(Task to complete) Starting at the line that contains "Of the neighbours" and stopping after the last line, set down the listing exactly as it is. Add nothing.

(Information supplied)
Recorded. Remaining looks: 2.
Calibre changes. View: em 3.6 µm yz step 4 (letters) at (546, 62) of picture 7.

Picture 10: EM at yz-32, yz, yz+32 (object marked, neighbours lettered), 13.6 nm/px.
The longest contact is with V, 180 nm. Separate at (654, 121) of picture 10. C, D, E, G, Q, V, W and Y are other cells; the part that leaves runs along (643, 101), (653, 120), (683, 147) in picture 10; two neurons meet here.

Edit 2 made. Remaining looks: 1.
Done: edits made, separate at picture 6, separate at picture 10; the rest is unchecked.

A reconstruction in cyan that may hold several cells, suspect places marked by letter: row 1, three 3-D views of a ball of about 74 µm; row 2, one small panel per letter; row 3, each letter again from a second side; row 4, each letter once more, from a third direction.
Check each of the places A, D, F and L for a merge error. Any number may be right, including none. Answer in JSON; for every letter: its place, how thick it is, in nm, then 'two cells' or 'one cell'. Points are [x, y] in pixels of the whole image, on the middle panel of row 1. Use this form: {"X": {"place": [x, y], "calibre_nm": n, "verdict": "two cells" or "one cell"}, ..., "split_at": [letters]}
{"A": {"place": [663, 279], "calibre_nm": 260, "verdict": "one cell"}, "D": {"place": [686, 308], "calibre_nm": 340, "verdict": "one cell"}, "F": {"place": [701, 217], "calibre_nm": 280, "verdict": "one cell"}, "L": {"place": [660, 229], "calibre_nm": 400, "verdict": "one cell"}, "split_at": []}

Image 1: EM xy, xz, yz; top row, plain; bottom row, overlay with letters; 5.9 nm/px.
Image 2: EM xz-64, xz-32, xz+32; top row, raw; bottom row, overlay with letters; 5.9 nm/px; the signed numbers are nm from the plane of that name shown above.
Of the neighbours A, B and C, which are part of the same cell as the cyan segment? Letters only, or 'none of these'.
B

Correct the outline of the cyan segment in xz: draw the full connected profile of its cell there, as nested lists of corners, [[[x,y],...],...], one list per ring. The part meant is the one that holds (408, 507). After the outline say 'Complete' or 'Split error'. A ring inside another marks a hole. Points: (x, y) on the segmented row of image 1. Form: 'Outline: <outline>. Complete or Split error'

(Result of the task)
Of the neighbours A, B and C, which are part of the same cell as the cyan segment? Letters only, or 'none of these'.
B

Correct the outline of the cyan segment in xz: draw the full connected profile of its cell there, as nested lists of corners, [[[x,y],...],...], one list per ring. The part meant is the one that holds (408, 507). After the outline say 'Complete' or 'Split error'. A ring inside another marks a hole. Points: (x, y) on the segmented row of image 1. Form: 'Outline: <outline>. Complete or Split error'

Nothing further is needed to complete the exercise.